Durante el estudio publicado bajo el nombre “Tolerancia y metabolización eficiente de concentraciones extremadamente altas de etanol por una avispa social”, se realizaron pruebas con soluciones de etanol desde 0% hasta 80% sobre estos animales, sin observarse alteraciones en la supervivencia, esperanza de vida o comportamientos esenciales, como la construcción de nidos y la agresividad, incluso bajo consumo crónico.
Utilizando etanol marcado isotópicamente, se confirmó que la Vespa orientalis metaboliza el etanol mucho más rápido que las abejas melíferas. Este fenómeno se relaciona con la duplicación del gen alcohol deshidrogenasa NADP+, que les permite usar eficientemente el etanol como fuente de energía, la cual es una adaptación genética singular entre los insectos sociales y evidencia un mecanismo coevolutivo asociado a microorganismos productores de dicha sustancia alcohólica.
La investigación del Instituto Indio de Ciencias también encontró que las avispas no regulan su consumo de alcohol orgánico frente a soluciones azucaradas, lo que contrasta con el rechazo o limitada tolerancia al etanol en otras especies y refleja una capacidad genética de adaptación a hábitats donde éste se encuentra presente de forma natural, como en frutas y néctares.
En términos ecológicos y evolutivos, los investigadores sugieren que la tolerancia a dicho compuesto orgánico surge de su relación mutualista con levaduras (Saccharomyces cerevisiae) y otros microorganismos, un vínculo que no solo les permite aprovechar el etanol como fuente energética, sino que también facilita el transporte de organismos microscópicos entre frutas y néctares, contribuyendo al ciclo de fermentación y a su evolución.

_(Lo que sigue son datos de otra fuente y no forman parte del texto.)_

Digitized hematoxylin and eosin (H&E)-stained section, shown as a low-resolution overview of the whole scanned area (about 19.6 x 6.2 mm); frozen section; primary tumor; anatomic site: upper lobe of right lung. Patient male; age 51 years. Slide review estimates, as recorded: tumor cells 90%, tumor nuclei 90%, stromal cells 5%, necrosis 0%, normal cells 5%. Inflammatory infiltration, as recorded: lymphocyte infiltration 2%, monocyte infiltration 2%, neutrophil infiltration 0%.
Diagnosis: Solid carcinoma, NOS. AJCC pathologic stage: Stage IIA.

¿Cómo se relacionan con la levadura?

Según la investigación, las avispas y avispones orientales desempeñan un papel fundamental en la ecología y evolución de la levadura cervecera. Durante el invierno, las reinas de las avispas sociales albergan esta levadura en su interior, garantizando su supervivencia; en primavera la transfieren a sus obreras, quienes después la depositan en las frutas al consumirlas. Además, las avispas recolectoras transportan pasivamente otros microorganismos productores de etanol, como hongos y bacterias, que transfieren de las frutas maduras al néctar.
Sumado a estas observaciones, un experimento liderado por Duccio Cavalieri, de la Fundación Edmund Mach y profesor de la Universidad de Florencia, con la participación del Instituto de Biología Evolutiva (CSIC-UPF) de España, analizó la forma en que las levaduras como la de cerveza, presentes en el tracto digestivo de las avispas, contribuyen a procesos como la fermentación del vino, iniciando el proceso en un entorno silvestre.

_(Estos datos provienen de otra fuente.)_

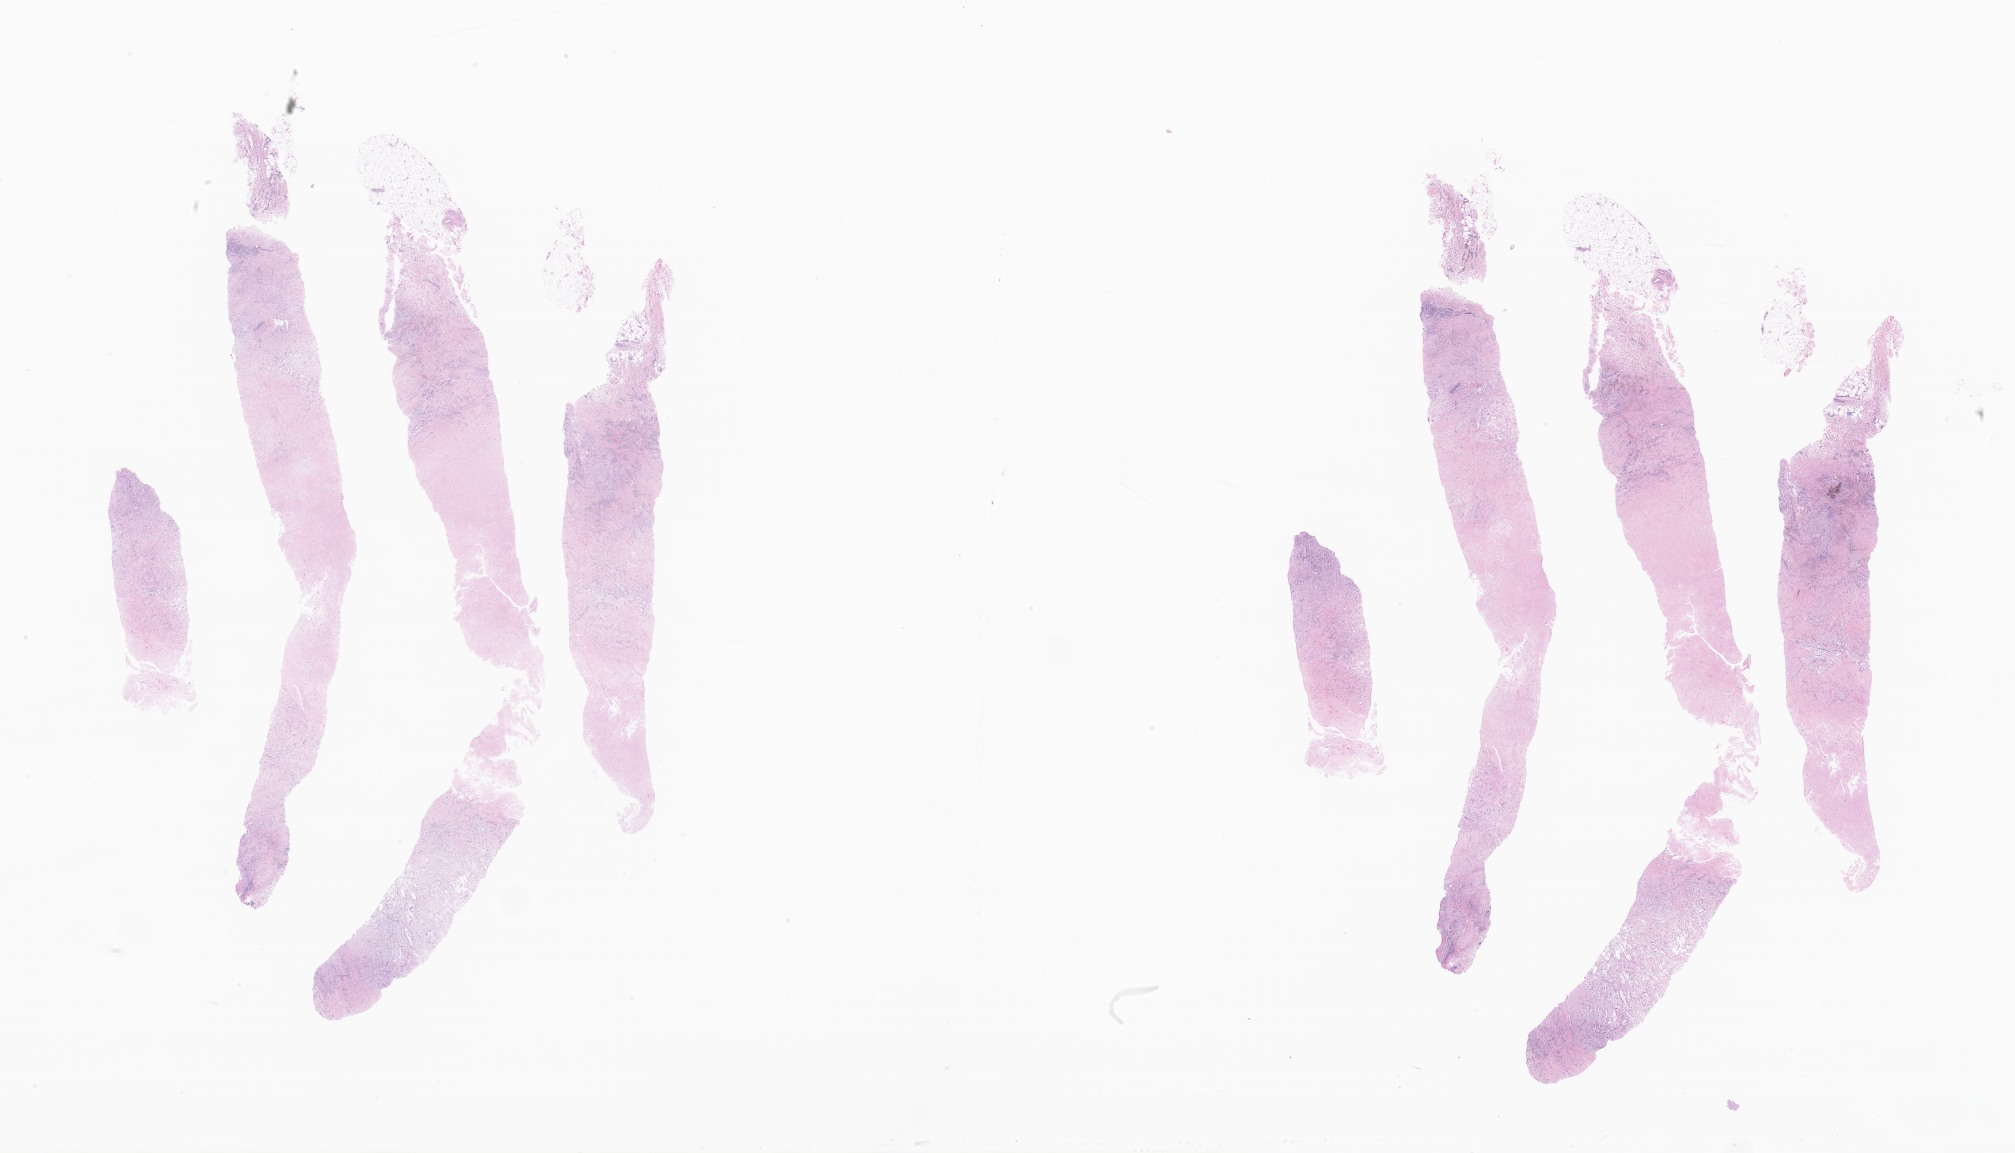
H&E whole-slide image of tumor tissue from the soft tissue of thorax — a low-resolution overview of the entire scanned area, about 34.0 x 19.4 mm, formalin-fixed, paraffin-embedded (FFPE) tissue. Patient male; age 196 months.
Diagnosis (ICD-O-3 morphology term): Aggressive fibromatosis.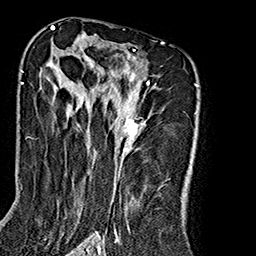
Breast MRI (dynamic contrast-enhanced), one axial slice. Slice 109 of 160 in the series (ordered by position). Cropped to one breast. Dynamic contrast-enhanced series, time point 2 of 7 at this slice position (early post-contrast). 1.5 T. TE 2.7 ms, TR 5.1 ms. 1 mm slice thickness. 256 × 256 image matrix, field of view 178 × 178 mm. Female patient.
Outlined on this slice (semi-automatically segmented with operator editing):
- enhancing-tissue mask used for the functional tumour volume (all voxels passing the contrast-enhancement thresholds inside the analysis volume; usually the tumour): bounding box <48,37,164,240> (left, top, right, bottom; pixels)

Gracias a estas características, el Observatorio Vitivinícola Argentino señala que en el ámbito agrícola esta interacción entre los avispones orientales y su entorno ofrece la oportunidad de múltiples aplicaciones, como la introducción de cepas específicas en áreas controladas o la restauración de comunidades microbianas dañadas por actividades humanas.